Luca Kieser, der mit seinem Debütroman Weil da war was im Wasser 2023 direkt auf der Longlist des Deutschen Buchpreises gelandet ist, konzentriert sich jedoch nicht darauf, die real Beteiligten zu porträtieren. Vielmehr schreibt sich der Autor, der selbst in Heidelberg studierte, als der verdeckte Ermittler Simon Brenner aufflog und die Verunsicherung, die Gerüchte und die aufkommende Paranoia innerhalb der linken Szene miterlebt hat, in die Geschichte hinein. So erhält der Ich-Erzähler Luca das Angebot für einen verdeckten Einsatz und entwickelt gemeinsam mit seinem Führungsoffizier Wolfgang die Figur Simon Brenner. Je glaubwürdiger diese Figur wird, desto unsicherer wird, wer hier eigentlich wen spielt. Aus einer politischen Affäre entsteht ein autofiktionaler Roman über Überwachung und Vertrauen, Verwandlung und Verrat.
Die Spannung des Romans spiegelt sich gleichzeitig in der literarischen Arbeit dazu. Lange arbeitete Luca Kieser im Verborgenen: Nur die Menschen, mit denen er Interviews führte, wussten davon. Er nahm Umwege auf Lesereisen in Kauf, um Gesprächspartner unbemerkt zu treffen, benutzte einen eigenen Laptop und ein separates E-Mail-Konto. Doch was heute als fertiger Roman vorliegt, hatte zunächst eine ganz andere Gestalt. Exklusiv für das Literaturhaus öffnet Luca Kieser sein sorgfältig bewahrtes Archiv und bringt ausgewählte Manuskriptfassungen und Materialien mit, die von seinem Schreibprozess zum aktuellen Roman erzählen. Im Gespräch mit Frauke Kühn und Martina Baldauf-Hofer verfolgt er anhand seiner unterschiedlichen Manuskriptfassungen gemeinsam mit dem Publikum, wie sich der Stoff verändert hat: durch neue Erkenntnisse bei der Recherche, den Wechsel der Perspektive, dramaturgische Entscheidungen im Lektorat sowie die juristischen und ethischen Fragen, die das Schreiben über einen tatsächlichen Fall mit sich bringt
Mit diesem Abend startet die neue Reihe des Literaturhauses Im Gewächshaus. Sie lädt Autor:innen in unterschiedlichen Phasen ihres Schreibens ins Literaturhaus ein: mit einem Debüt, einem neuen Projekt oder an einem Punkt, an dem sich ihr Schreiben verändert und andere Wege einschlägt. Welche Form ein Abend annimmt, entwickelt sich mit den jeweiligen Gäst:innen und deren Arbeit. Es können verworfene Möglichkeiten im Mittelpunkt stehen, ein noch unfertiger Text, eine neue literarische Sprache, ein künstlerisches Wagnis oder auch eine Frage, die von Buch zu Buch weiterwächst.

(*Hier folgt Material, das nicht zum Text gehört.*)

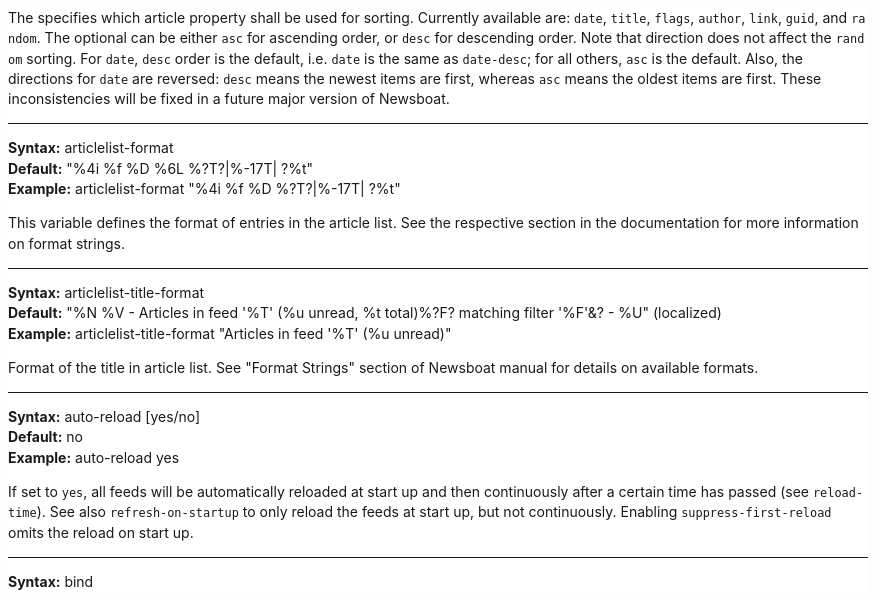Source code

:The <sortfield> specifies which article property shall be used for sorting.
Currently available are: `date`, `title`, `flags`, `author`, `link`, `guid`,
and `random`. The optional <direction> can be either `asc` for ascending
order, or `desc` for descending order. Note that direction does not affect the
`random` sorting. For `date`, `desc` order is the default, i.e. `date` is the
same as `date-desc`; for all others, `asc` is the default. Also, the
directions for `date` are reversed: `desc` means the newest items are first,
whereas `asc` means the oldest items are first. These inconsistencies will be
fixed in a future major version of Newsboat.  

* * *

**Syntax:** articlelist-format <format>  
**Default:** "%4i %f %D %6L %?T?|%-17T| ?%t"  
**Example:** articlelist-format "%4i %f %D %?T?|%-17T| ?%t"  

This variable defines the format of entries in the article list. See the
respective section in the documentation for more information on format
strings.  

* * *

**Syntax:** articlelist-title-format <format>  
**Default:** "%N %V - Articles in feed '%T' (%u unread, %t total)%?F? matching
filter '%F'&? - %U" (localized)  
**Example:** articlelist-title-format "Articles in feed '%T' (%u unread)"  

Format of the title in article list. See "Format Strings" section of Newsboat
manual for details on available formats.  

* * *

**Syntax:** auto-reload [yes/no]  
**Default:** no  
**Example:** auto-reload yes  

If set to `yes`, all feeds will be automatically reloaded at start up and then
continuously after a certain time has passed (see `reload-time`). See also
`refresh-on-startup` to only reload the feeds at start up, but not
continuously. Enabling `suppress-first-reload` omits the reload on start up.  

* * *

**Syntax:** bind <key-sequence> <dialog>[,<dialog>] <command-list> [--
"<binding description>"]  
**Default:** n/a  
**Example:** bind of everywhere set browser "firefox" ; open-in-browser  

Bind sequence of keys <key-sequence> to <command-list>. This means that
whenever the keys in <key-sequence> are pressed in order, then the list of
commands in <command-list> is executed (if applicable in the current dialog).
For more information see Key Bindings. Optionally, a description can be added.
If present, the description is shown in the help form. See also `unbind-key`
to remove a key binding.  

* * *

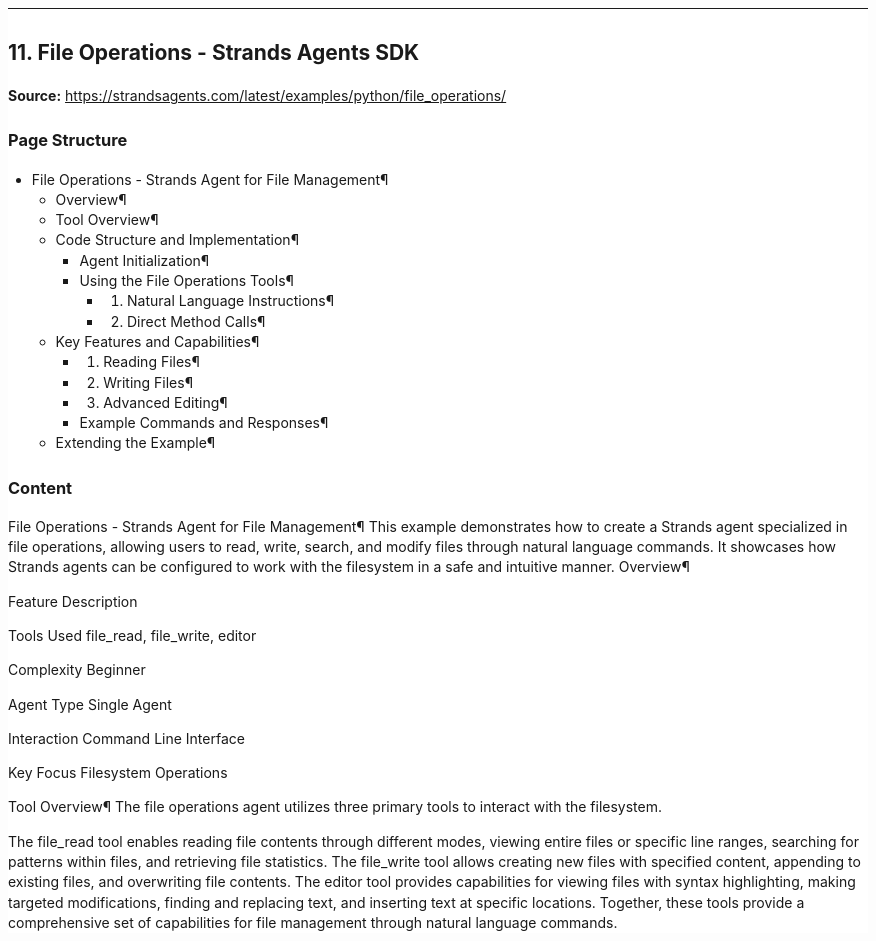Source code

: 
---

## 11. File Operations - Strands Agents SDK
**Source:** https://strandsagents.com/latest/examples/python/file_operations/

### Page Structure
- File Operations - Strands Agent for File Management¶
  - Overview¶
  - Tool Overview¶
  - Code Structure and Implementation¶
    - Agent Initialization¶
    - Using the File Operations Tools¶
      - 1. Natural Language Instructions¶
      - 2. Direct Method Calls¶
  - Key Features and Capabilities¶
    - 1. Reading Files¶
    - 2. Writing Files¶
    - 3. Advanced Editing¶
    - Example Commands and Responses¶
  - Extending the Example¶

### Content
File Operations - Strands Agent for File Management¶
This example demonstrates how to create a Strands agent specialized in file operations, allowing users to read, write, search, and modify files through natural language commands. It showcases how Strands agents can be configured to work with the filesystem in a safe and intuitive manner.
Overview¶

Feature
Description

Tools Used
file_read, file_write, editor

Complexity
Beginner

Agent Type
Single Agent

Interaction
Command Line Interface

Key Focus
Filesystem Operations

Tool Overview¶
The file operations agent utilizes three primary tools to interact with the filesystem. 

The file_read tool enables reading file contents through different modes, viewing entire files or specific line ranges, searching for patterns within files, and retrieving file statistics. 
The file_write tool allows creating new files with specified content, appending to existing files, and overwriting file contents. 
The editor tool provides capabilities for viewing files with syntax highlighting, making targeted modifications, finding and replacing text, and inserting text at specific locations. Together, these tools provide a comprehensive set of capabilities for file management through natural language commands.
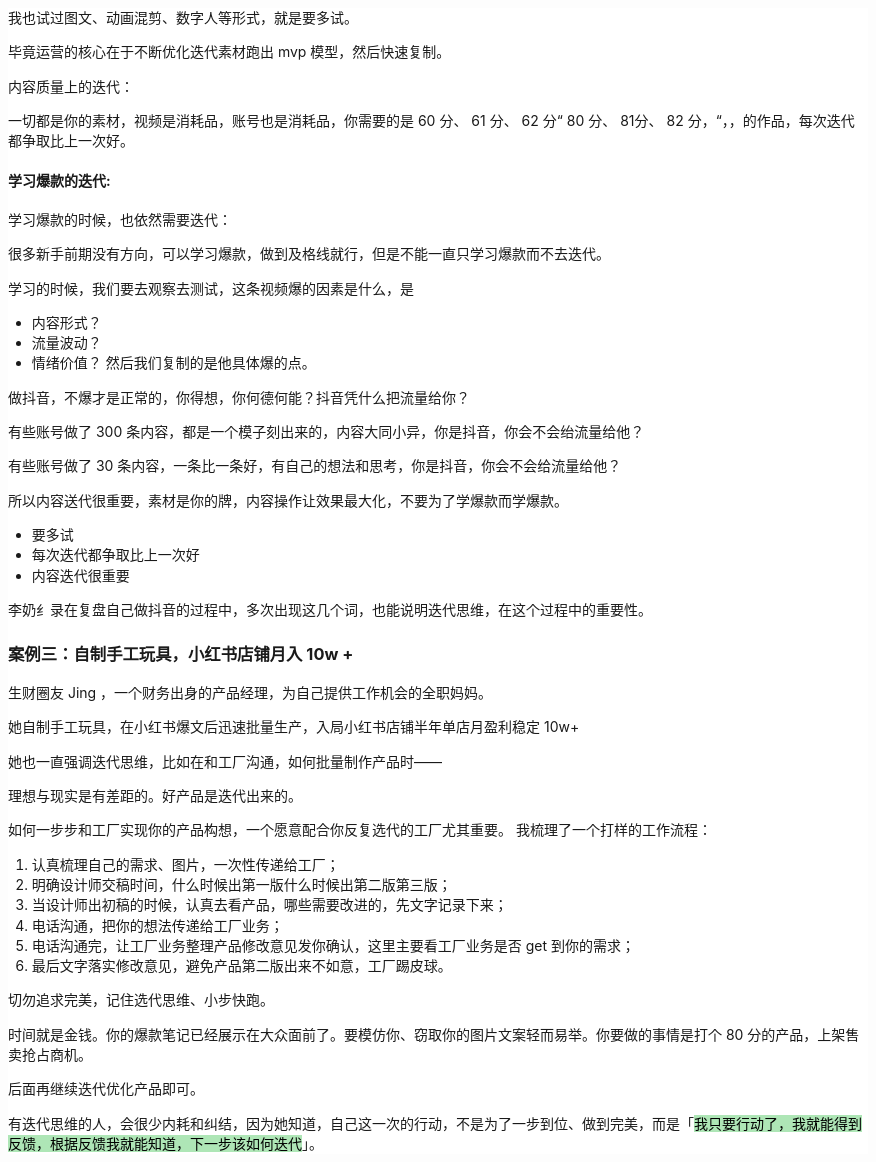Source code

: 我也试过图文、动画混剪、数字人等形式，就是要多试。

毕竟运营的核心在于不断优化迭代素材跑出 mvp 模型，然后快速复制。

内容质量上的迭代：

一切都是你的素材，视频是消耗品，账号也是消耗品，你需要的是 60 分、 61 分、 62 分“ 80 分、 81分、 82 分，“，，的作品，每次迭代都争取比上一次好。

  #### 学习爆款的迭代:

学习爆款的时候，也依然需要迭代：

很多新手前期没有方向，可以学习爆款，做到及格线就行，但是不能一直只学习爆款而不去迭代。

学习的时候，我们要去观察去测试，这条视频爆的因素是什么，是
- 内容形式？
- 流量波动？
- 情绪价值？
然后我们复制的是他具体爆的点。

做抖音，不爆才是正常的，你得想，你何德何能？抖音凭什么把流量给你？

有些账号做了 300 条内容，都是一个模子刻出来的，内容大同小异，你是抖音，你会不会绐流量给他？

有些账号做了 30 条内容，一条比一条好，有自己的想法和思考，你是抖音，你会不会给流量给他？

所以内容送代很重要，素材是你的牌，内容操作让效果最大化，不要为了学爆款而学爆款。

- 要多试
- 每次迭代都争取比上一次好
- 内容迭代很重要

李奶纟录在复盘自己做抖音的过程中，多次出现这几个词，也能说明迭代思维，在这个过程中的重要性。

  ### 案例三：自制手工玩具，小红书店铺月入 10w +

生财圈友 Jing ，一个财务出身的产品经理，为自己提供工作机会的全职妈妈。

她自制手工玩具，在小红书爆文后迅速批量生产，入局小红书店铺半年单店月盈利稳定 10w+

她也一直强调迭代思维，比如在和工厂沟通，如何批量制作产品时——

理想与现实是有差距的。好产品是迭代出来的。

如何一步步和工厂实现你的产品构想，一个愿意配合你反复选代的工厂尤其重要。
我梳理了一个打样的工作流程：

1. 认真梳理自己的需求、图片，一次性传递给工厂；
2. 明确设计师交稿时间，什么时候出第一版什么时候出第二版第三版；
3. 当设计师出初稿的时候，认真去看产品，哪些需要改进的，先文字记录下来；
4. 电话沟通，把你的想法传递给工厂业务；
5. 电话沟通完，让工厂业务整理产品修改意见发你确认，这里主要看工厂业务是否 get 到你的需求；
6. 最后文字落实修改意见，避免产品第二版出来不如意，工厂踢皮球。

切勿追求完美，记住选代思维、小步快跑。

时间就是金钱。你的爆款笔记已经展示在大众面前了。要模仿你、窃取你的图片文案轻而易举。你要做的事情是打个 80 分的产品，上架售卖抢占商机。

后面再继续迭代优化产品即可。

有迭代思维的人，会很少内耗和纠结，因为她知道，自己这一次的行动，不是为了一步到位、做到完美，而是「<mark style="background: #83d98fA6;">我只要行动了，我就能得到反馈，根据反馈我就能知道，下一步该如何迭代</mark>」。
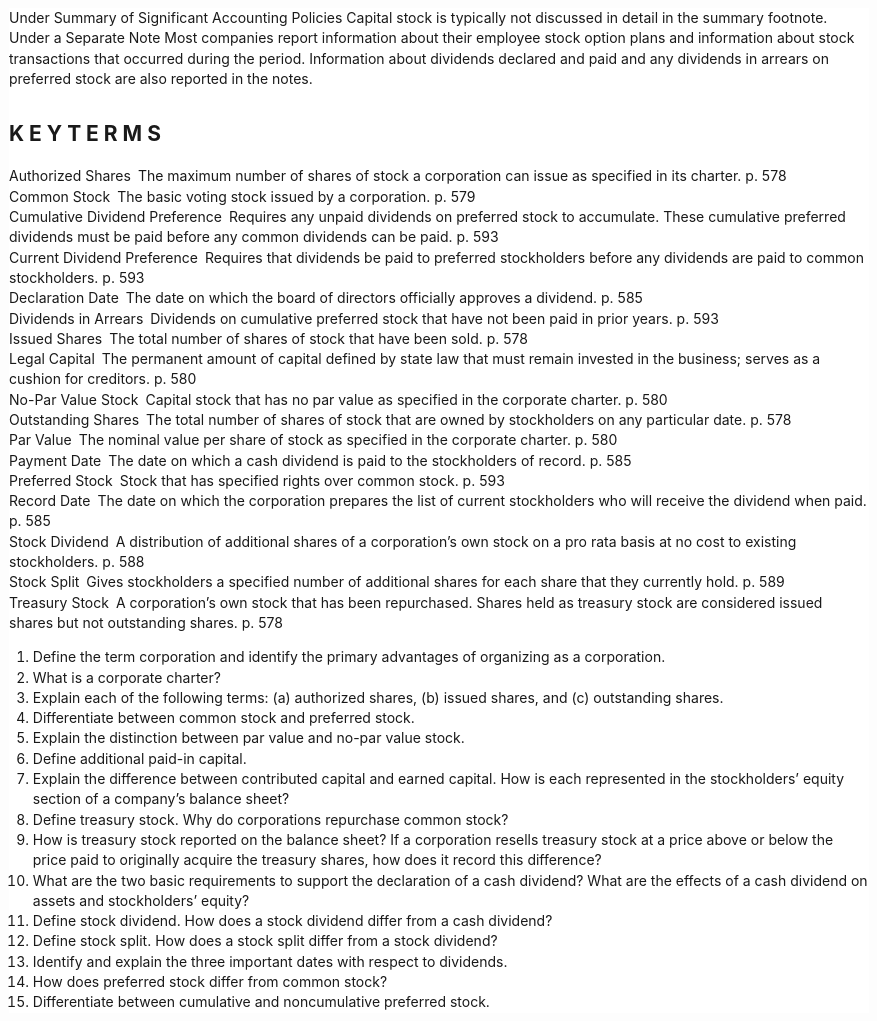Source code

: Under Summary of Significant Accounting Policies Capital stock is typically not discussed in detail in the summary footnote.   
Under a Separate Note Most companies report information about their employee stock option plans and information about stock transactions that occurred during the period. Information about dividends declared and paid and any dividends in arrears on preferred stock are also reported in the notes.  

## K E Y  T E R M S  

Authorized Shares The maximum number of shares of stock a corporation can issue as specified in its charter. p. 578   
Common Stock The basic voting stock issued by a corporation. p. 579   
Cumulative Dividend Preference Requires any unpaid dividends on preferred stock to accumulate. These cumulative preferred dividends must be paid before any common dividends can be paid. p. 593   
Current Dividend Preference Requires that dividends be paid to preferred stockholders before any dividends are paid to common stockholders. p. 593   
Declaration Date The date on which the board of directors officially approves a dividend. p. 585   
Dividends in Arrears Dividends on cumulative preferred stock that have not been paid in prior years. p. 593   
Issued Shares The total number of shares of stock that have been sold. p. 578   
Legal Capital The permanent amount of capital defined by state law that must remain invested in the business; serves as a cushion for creditors. p. 580   
No-Par Value Stock Capital stock that has no par value as specified in the corporate charter. p. 580   
Outstanding Shares The total number of shares of stock that are owned by stockholders on any particular date. p. 578   
Par Value The nominal value per share of stock as specified in the corporate charter. p. 580   
Payment Date The date on which a cash dividend is paid to the stockholders of record. p. 585   
Preferred Stock Stock that has specified rights over common stock. p. 593   
Record Date The date on which the corporation prepares the list of current stockholders who will receive the dividend when paid. p. 585   
Stock Dividend A distribution of additional shares of a corporation’s own stock on a pro rata basis at no cost to existing stockholders. p. 588   
Stock Split Gives stockholders a specified number of additional shares for each share that they currently hold. p. 589   
Treasury Stock A corporation’s own stock that has been repurchased. Shares held as treasury stock are considered issued shares but not outstanding shares. p. 578   
1.	 Define the term corporation and identify the primary advantages of organizing as a corporation.   
2.	 What is a corporate charter?   
3.	 Explain each of the following terms: (a) authorized shares, (b) issued shares, and (c) outstanding shares.   
4.	 Differentiate between common stock and preferred stock.   
5.	 Explain the distinction between par value and no-par value stock.   
6.	 Define additional paid-in capital.   
7.	 Explain the difference between contributed capital and earned capital. How is each represented in the stockholders’ equity section of a company’s balance sheet?   
8.	 Define treasury stock. Why do corporations repurchase common stock?   
9.	 How is treasury stock reported on the balance sheet? If a corporation resells treasury stock at a price above or below the price paid to originally acquire the treasury shares, how does it record this difference?   
10.	 What are the two basic requirements to support the declaration of a cash dividend? What are the effects of a cash dividend on assets and stockholders’ equity?   
11.	 Define stock dividend. How does a stock dividend differ from a cash dividend?   
12.	 Define stock split. How does a stock split differ from a stock dividend?   
13.	 Identify and explain the three important dates with respect to dividends.   
14.	 How does preferred stock differ from common stock?   
15.	 Differentiate between cumulative and noncumulative preferred stock.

Luca Kieser lebt nach einem Studium der Philosophie in Heidelberg und Leipzig als Schriftsteller in Wien. Mit seinem Debütroman »Weil da war etwas im Wasser« war er unter anderem für den Deutschen Buchpreis nominiert. Sein Roman »Pink Elephant« wurde vom Deutschen Literaturfonds ausgezeichnet und von Books at Berlinale ausgewählt. »Simsalabim, Simon Brenner« ist sein dritter Roman.